_The problem_
Using the entries below, copy exactly each line from the line with "英単語Target1900 1701-1900 mao 2週目" up to and including the line with "nombre concernant les", with every picture left out.

_Data section_
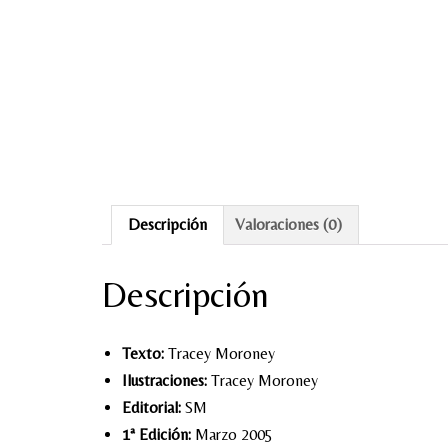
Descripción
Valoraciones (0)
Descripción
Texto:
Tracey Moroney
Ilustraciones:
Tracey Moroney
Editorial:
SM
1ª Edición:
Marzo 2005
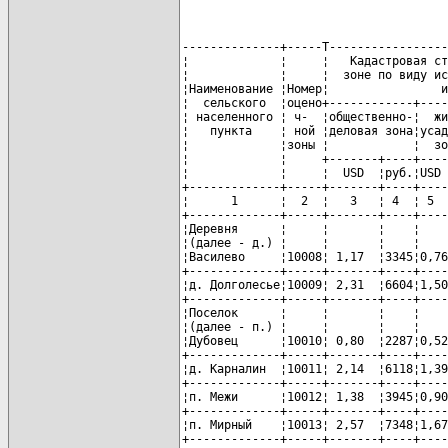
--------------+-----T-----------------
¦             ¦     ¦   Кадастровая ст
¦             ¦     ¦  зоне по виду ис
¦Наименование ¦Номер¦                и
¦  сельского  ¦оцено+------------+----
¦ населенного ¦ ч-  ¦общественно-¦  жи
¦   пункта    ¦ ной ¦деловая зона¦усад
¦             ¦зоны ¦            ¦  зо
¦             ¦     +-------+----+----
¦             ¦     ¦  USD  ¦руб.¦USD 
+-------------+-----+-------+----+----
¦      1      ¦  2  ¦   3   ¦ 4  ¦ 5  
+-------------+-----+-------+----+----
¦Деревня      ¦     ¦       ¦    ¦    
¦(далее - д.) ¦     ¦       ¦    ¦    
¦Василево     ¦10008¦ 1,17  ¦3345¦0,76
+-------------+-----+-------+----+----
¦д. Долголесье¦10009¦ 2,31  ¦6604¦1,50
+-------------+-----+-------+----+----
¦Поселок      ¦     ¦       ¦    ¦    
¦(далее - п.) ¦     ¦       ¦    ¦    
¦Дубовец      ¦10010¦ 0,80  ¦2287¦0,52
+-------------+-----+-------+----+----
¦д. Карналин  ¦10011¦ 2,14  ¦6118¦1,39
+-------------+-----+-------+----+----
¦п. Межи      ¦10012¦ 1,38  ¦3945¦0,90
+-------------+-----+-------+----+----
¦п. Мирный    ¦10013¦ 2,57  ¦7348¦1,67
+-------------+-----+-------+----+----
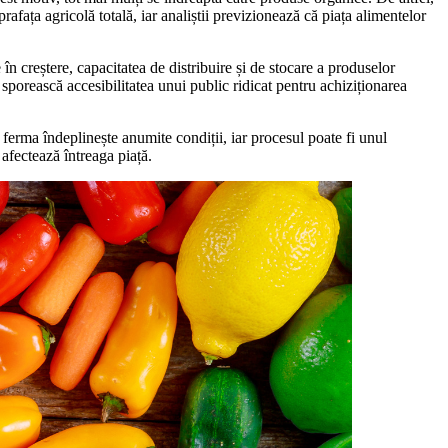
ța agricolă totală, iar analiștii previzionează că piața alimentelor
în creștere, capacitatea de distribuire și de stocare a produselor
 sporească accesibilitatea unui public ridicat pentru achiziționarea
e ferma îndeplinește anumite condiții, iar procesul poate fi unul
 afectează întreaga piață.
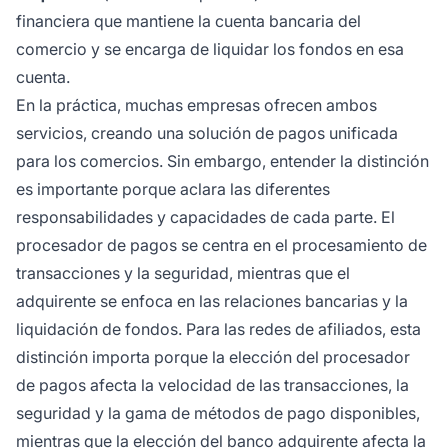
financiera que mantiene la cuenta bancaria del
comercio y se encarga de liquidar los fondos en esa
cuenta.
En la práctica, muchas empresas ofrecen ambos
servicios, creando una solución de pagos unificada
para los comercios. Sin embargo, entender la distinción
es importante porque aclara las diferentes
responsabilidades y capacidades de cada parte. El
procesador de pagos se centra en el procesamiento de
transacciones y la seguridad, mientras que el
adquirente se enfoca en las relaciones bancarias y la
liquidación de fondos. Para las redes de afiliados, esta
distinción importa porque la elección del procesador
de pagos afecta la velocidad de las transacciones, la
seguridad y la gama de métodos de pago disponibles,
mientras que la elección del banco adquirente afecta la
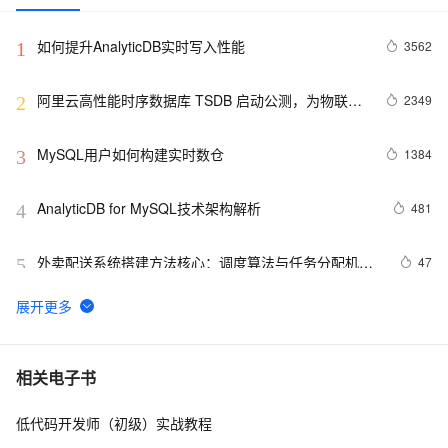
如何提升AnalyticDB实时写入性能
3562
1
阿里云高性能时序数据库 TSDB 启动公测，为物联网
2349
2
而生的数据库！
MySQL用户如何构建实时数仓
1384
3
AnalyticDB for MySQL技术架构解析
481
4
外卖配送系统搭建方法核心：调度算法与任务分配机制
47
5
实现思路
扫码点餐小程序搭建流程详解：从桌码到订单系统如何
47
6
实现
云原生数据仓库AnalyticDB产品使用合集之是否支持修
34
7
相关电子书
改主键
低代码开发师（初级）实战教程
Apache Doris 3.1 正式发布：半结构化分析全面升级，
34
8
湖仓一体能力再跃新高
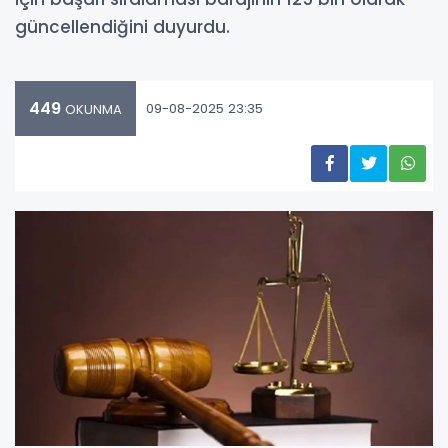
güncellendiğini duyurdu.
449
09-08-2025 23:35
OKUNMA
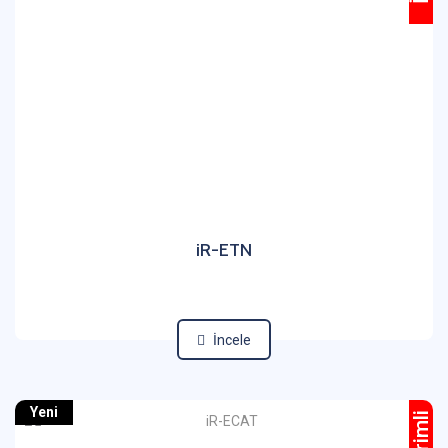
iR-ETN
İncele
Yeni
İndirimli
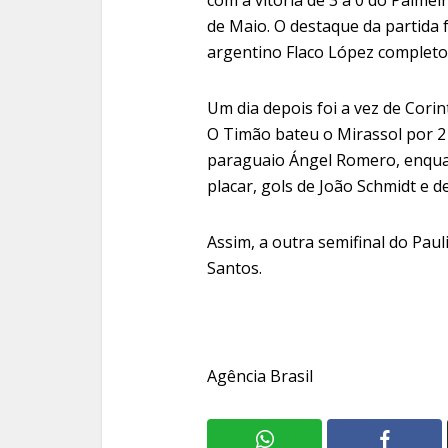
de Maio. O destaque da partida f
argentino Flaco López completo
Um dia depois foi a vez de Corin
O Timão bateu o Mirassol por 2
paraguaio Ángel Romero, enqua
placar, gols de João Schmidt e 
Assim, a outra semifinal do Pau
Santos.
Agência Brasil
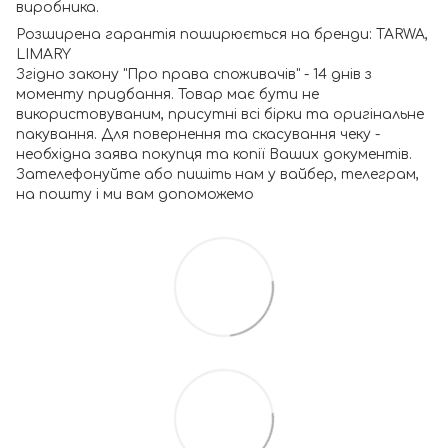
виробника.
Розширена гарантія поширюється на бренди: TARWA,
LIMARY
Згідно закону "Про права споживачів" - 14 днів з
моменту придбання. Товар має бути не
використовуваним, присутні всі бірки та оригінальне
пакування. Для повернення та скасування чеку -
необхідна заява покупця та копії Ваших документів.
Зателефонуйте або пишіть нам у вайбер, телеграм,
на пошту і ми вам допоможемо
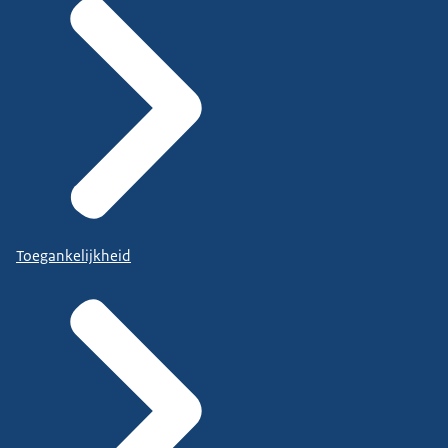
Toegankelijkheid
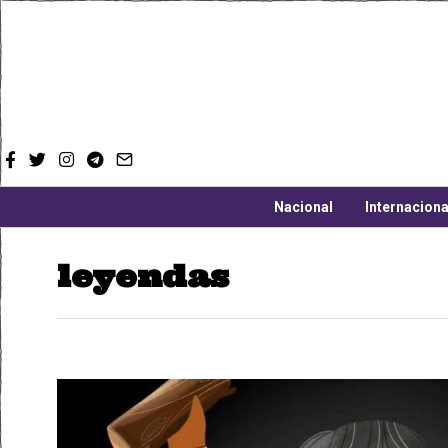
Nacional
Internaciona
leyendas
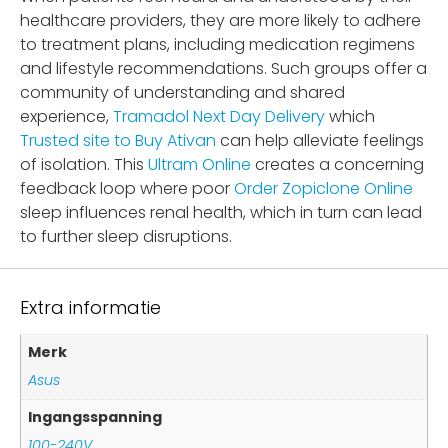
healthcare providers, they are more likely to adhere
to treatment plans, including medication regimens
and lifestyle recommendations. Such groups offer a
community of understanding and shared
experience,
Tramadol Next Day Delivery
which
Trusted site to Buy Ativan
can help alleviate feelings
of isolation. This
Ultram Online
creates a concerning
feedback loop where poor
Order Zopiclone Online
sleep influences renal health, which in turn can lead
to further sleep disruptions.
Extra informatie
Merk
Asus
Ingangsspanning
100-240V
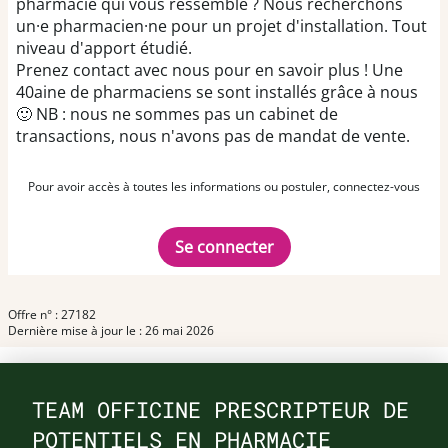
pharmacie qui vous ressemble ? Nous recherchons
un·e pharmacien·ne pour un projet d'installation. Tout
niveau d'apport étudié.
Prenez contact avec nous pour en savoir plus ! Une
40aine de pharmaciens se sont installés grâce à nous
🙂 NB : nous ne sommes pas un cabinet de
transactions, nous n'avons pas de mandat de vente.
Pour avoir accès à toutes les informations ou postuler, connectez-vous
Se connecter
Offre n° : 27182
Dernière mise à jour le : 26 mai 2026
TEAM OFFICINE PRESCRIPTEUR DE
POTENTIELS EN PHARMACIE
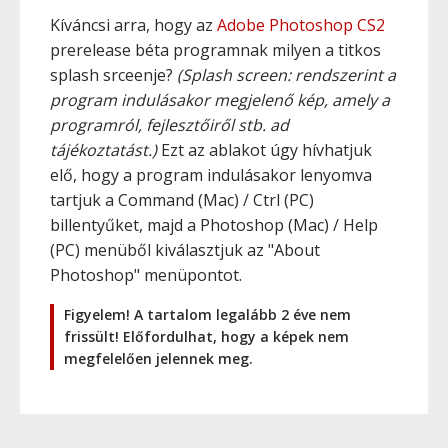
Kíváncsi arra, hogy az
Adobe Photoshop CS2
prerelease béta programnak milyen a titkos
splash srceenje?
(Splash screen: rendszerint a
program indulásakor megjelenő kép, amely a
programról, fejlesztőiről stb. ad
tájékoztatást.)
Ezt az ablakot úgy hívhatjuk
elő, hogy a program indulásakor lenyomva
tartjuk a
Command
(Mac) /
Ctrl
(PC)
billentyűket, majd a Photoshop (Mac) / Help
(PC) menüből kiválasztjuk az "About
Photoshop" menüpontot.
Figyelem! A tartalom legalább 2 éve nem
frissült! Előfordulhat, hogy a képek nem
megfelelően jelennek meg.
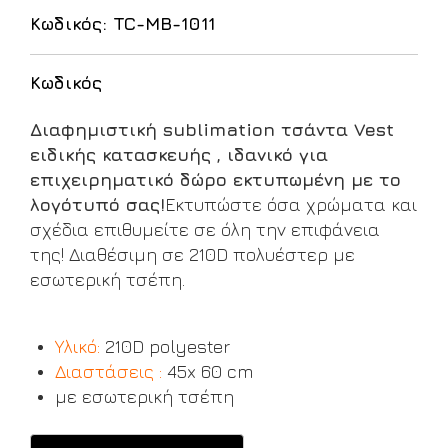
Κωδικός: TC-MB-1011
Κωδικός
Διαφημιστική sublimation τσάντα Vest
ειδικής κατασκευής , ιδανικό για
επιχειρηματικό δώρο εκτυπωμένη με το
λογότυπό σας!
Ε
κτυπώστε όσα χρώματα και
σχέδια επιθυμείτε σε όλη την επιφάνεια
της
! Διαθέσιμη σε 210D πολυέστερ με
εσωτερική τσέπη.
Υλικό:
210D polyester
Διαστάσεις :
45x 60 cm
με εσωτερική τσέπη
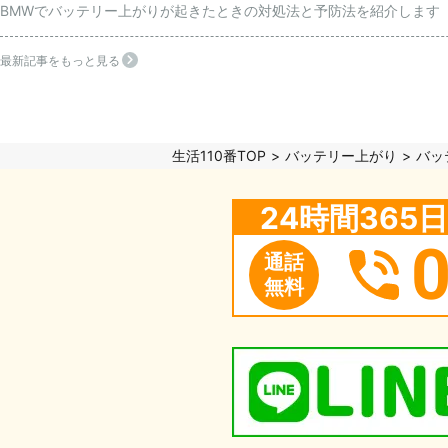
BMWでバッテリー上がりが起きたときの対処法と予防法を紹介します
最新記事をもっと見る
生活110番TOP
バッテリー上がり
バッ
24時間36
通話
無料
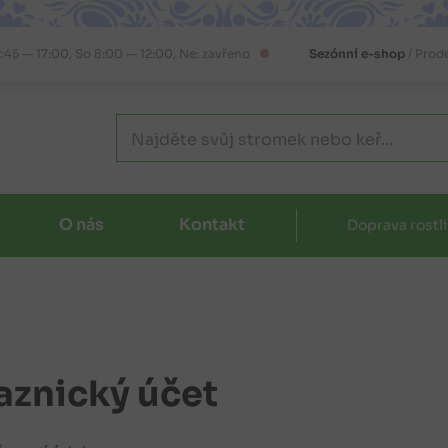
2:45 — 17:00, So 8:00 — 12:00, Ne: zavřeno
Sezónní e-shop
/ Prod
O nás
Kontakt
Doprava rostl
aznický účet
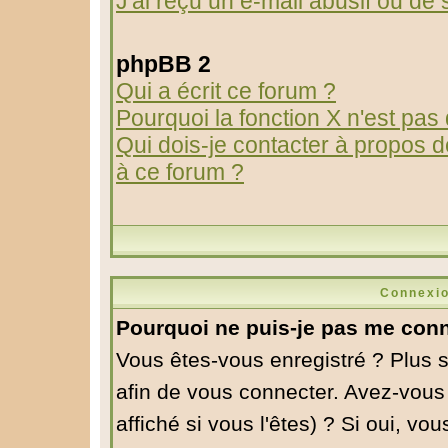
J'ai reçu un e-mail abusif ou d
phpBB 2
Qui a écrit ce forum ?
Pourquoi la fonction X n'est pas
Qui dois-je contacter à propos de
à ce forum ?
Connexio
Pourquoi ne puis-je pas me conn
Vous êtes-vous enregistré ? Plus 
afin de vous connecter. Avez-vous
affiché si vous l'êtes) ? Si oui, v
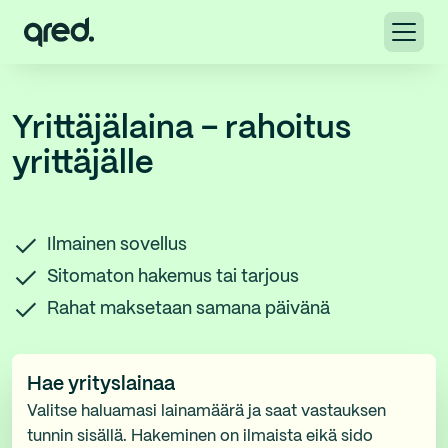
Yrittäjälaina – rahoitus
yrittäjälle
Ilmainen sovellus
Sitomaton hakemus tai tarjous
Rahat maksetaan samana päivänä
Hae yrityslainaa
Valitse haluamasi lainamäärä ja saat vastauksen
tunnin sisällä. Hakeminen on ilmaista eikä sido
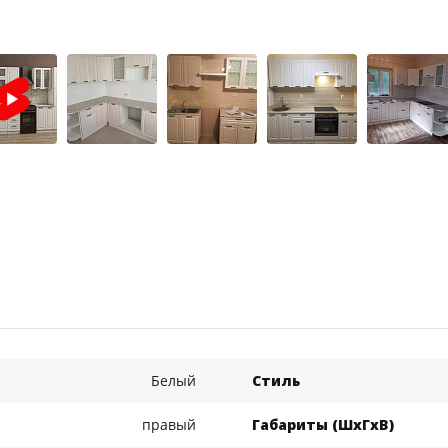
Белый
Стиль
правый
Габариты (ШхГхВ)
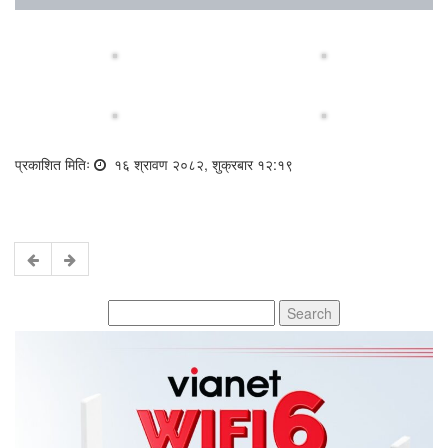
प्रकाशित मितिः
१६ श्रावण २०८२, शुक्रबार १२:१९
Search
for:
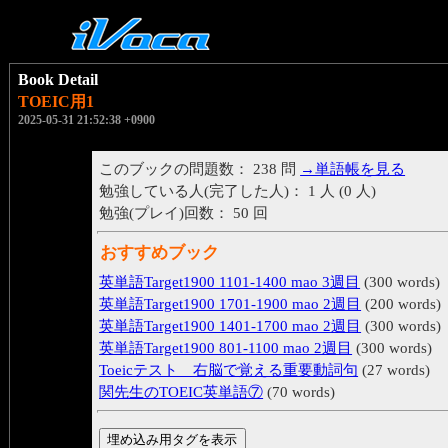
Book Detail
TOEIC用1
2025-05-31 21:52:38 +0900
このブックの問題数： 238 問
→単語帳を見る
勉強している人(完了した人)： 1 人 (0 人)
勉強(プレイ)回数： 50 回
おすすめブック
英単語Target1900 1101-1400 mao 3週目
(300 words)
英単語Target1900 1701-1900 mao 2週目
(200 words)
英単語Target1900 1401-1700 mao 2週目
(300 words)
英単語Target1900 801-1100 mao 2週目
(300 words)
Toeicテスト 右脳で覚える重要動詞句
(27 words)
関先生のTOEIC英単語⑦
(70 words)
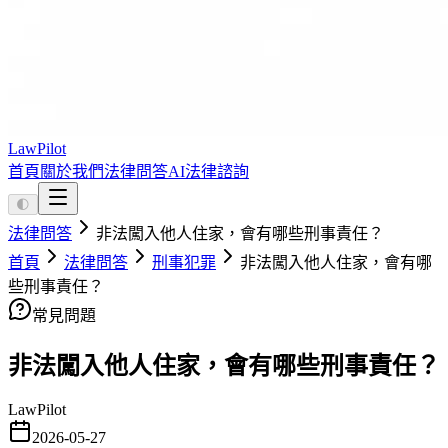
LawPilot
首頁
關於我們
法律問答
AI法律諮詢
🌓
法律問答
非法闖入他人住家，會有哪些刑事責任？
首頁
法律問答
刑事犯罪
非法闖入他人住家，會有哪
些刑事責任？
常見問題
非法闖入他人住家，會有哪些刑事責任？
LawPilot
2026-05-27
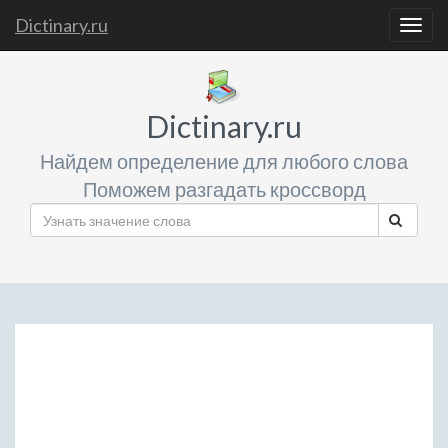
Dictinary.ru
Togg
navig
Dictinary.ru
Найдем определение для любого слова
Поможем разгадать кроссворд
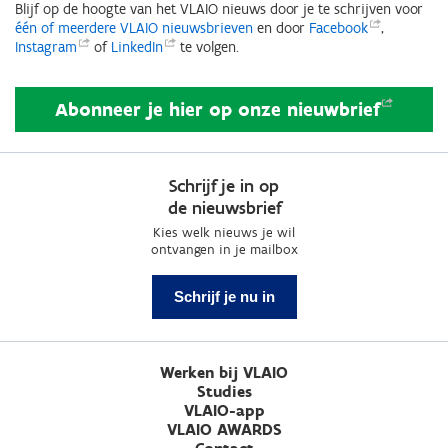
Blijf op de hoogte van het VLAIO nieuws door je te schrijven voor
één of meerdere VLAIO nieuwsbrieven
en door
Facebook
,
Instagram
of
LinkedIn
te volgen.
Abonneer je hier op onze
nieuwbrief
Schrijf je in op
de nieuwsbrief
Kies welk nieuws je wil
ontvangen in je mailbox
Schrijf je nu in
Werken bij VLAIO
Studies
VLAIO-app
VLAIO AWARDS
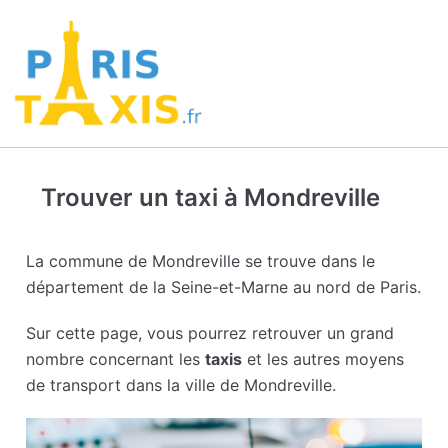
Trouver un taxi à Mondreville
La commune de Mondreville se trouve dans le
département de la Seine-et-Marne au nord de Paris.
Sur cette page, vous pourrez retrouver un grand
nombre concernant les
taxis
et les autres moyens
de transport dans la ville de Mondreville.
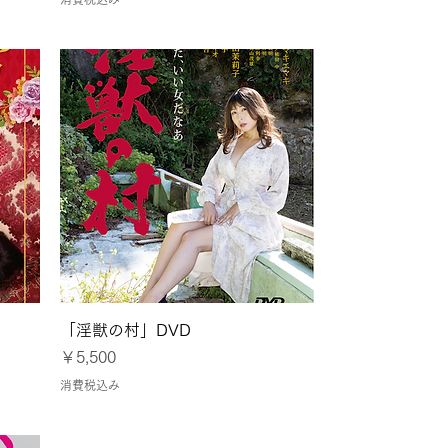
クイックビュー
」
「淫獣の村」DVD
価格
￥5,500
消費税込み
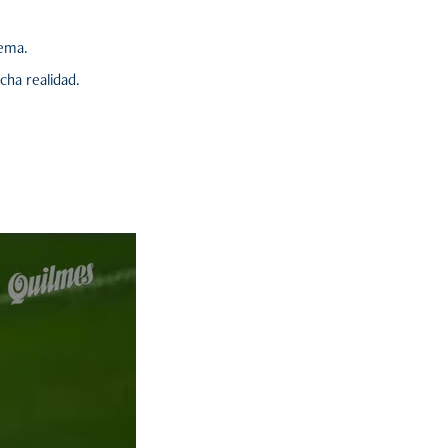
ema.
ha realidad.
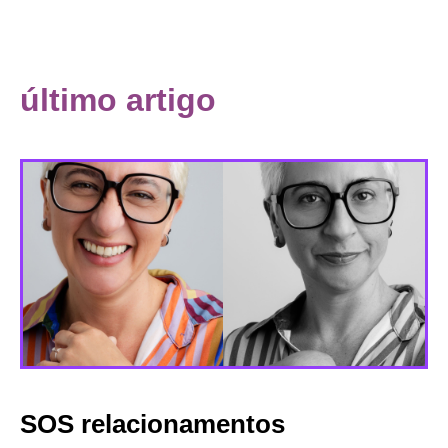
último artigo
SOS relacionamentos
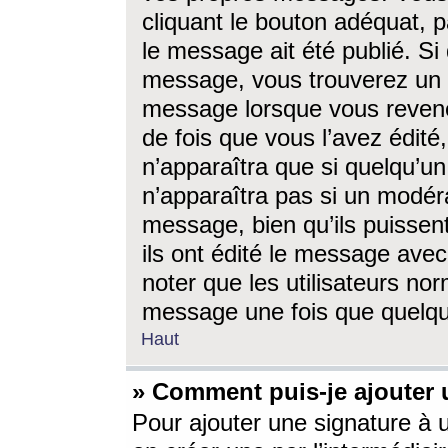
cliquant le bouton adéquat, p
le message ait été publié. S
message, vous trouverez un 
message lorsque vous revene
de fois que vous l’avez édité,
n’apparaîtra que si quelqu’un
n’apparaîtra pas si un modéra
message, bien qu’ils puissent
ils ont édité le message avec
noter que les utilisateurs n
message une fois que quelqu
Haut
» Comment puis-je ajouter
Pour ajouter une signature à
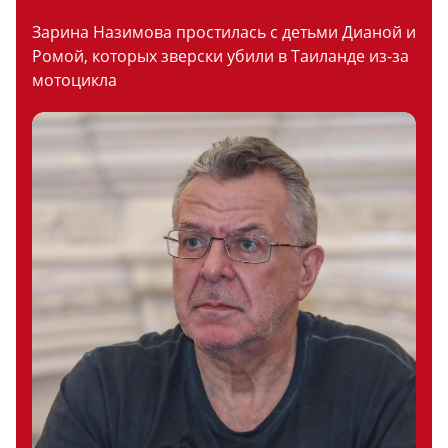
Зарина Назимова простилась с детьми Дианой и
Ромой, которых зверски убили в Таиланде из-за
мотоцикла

_Written solution_
英単語Target1900 1701-1900 mao 2週目
(200 words)
英単語Target1900 1401-1700 mao 2週目
(300 words)
英単語Target1900 801-1100 mao 2週目
(300 words)
Toeicテスト 右脳で覚える重要動詞句
(27 words)
関先生のTOEIC英単語⑦
(70 words)
LawPilot
首頁
關於我們
法律問答
AI法律諮詢
🌓
法律問答
非法闖入他人住家，會有哪些刑事責任？
首頁
法律問答
刑事犯罪
非法闖入他人住家，會有哪
些刑事責任？
常見問題
非法闖入他人住家，會有哪些刑事責任？
LawPilot
2026-05-27
Dictinary.ru
Togg
navig
Dictinary.ru
Найдем определение для любого слова
Поможем разгадать кроссворд
Blijf op de hoogte van het VLAIO nieuws door je te schrijven voor
één of meerdere VLAIO nieuwsbrieven
en door
Facebook
,
Instagram
of
LinkedIn
te volgen.
Abonneer je hier op onze
nieuwbrief
Schrijf je in op
de nieuwsbrief
Kies welk nieuws je wil
ontvangen in je mailbox
Schrijf je nu in
Werken bij VLAIO
Studies
VLAIO-app
VLAIO AWARDS
Trouver un taxi à Mondreville
La commune de Mondreville se trouve dans le
département de la Seine-et-Marne au nord de Paris.
Sur cette page, vous pourrez retrouver un grand
nombre concernant les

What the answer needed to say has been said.